:: What the task requires ::
Go through the lines below. Copy those with "right".

:: Dataset extract ::
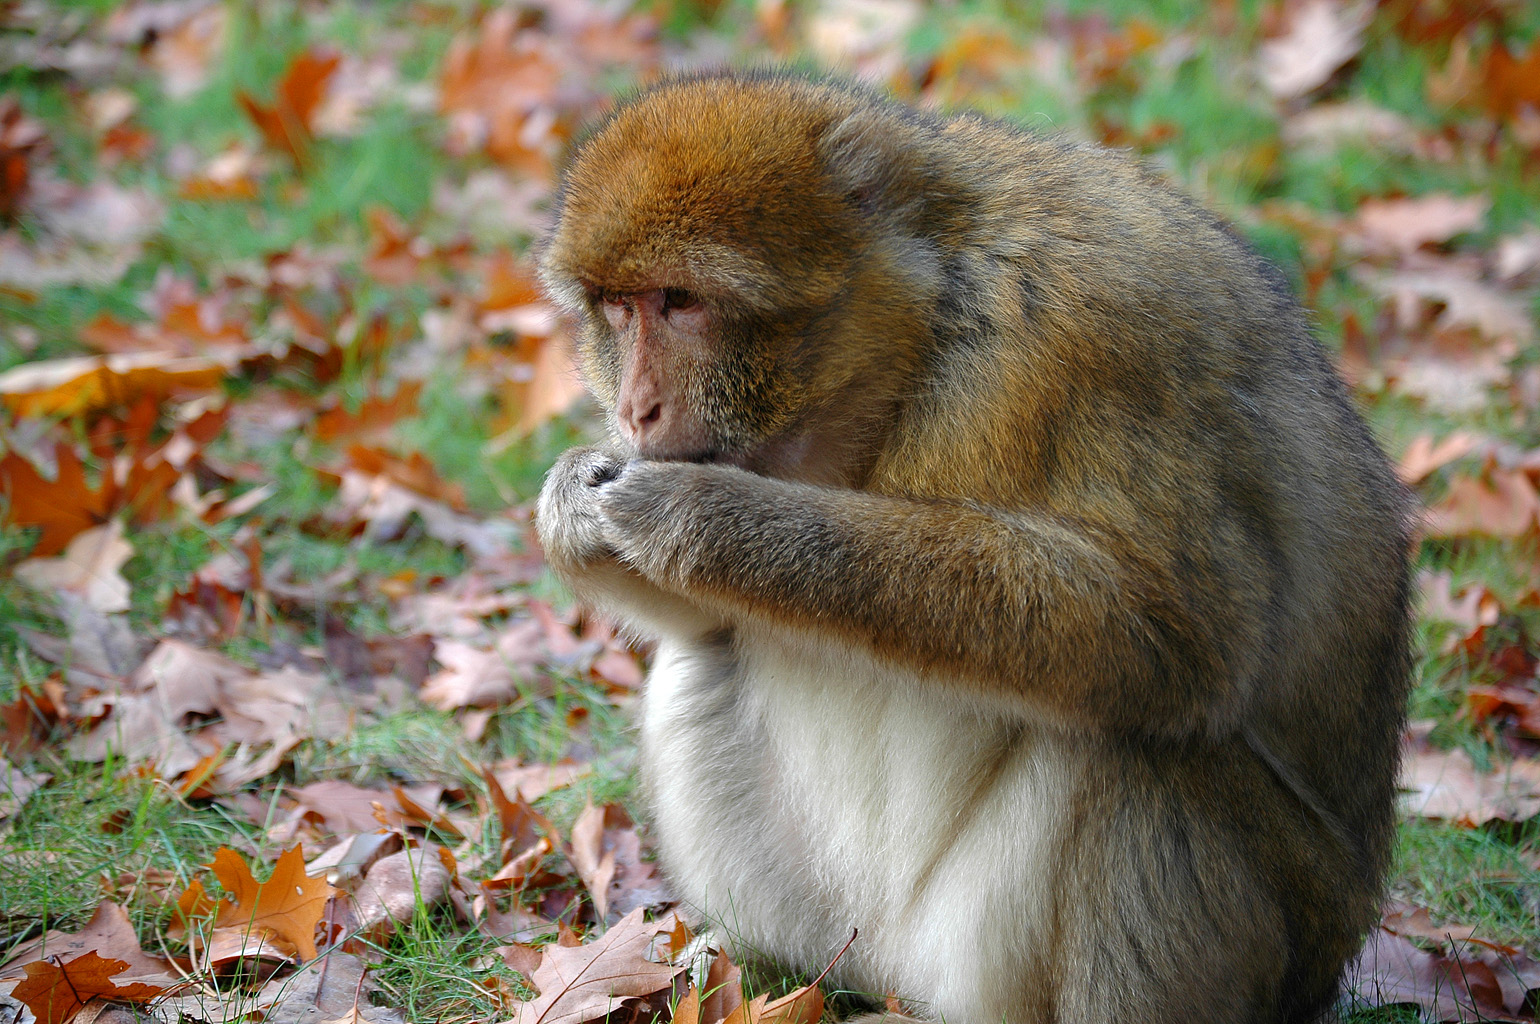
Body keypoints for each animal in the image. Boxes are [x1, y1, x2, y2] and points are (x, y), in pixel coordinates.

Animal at [535, 73, 1410, 1022]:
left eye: (681, 303)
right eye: (618, 308)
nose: (635, 409)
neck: (927, 327)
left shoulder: (1078, 342)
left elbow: (1176, 630)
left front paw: (702, 517)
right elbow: (706, 617)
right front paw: (573, 504)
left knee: (1136, 750)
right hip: (854, 935)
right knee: (706, 654)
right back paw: (757, 964)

:: Answer to the problem ::
right eye: (618, 308)
right elbow: (706, 617)
right front paw: (573, 504)
right hip: (854, 935)
right knee: (706, 654)
right back paw: (757, 964)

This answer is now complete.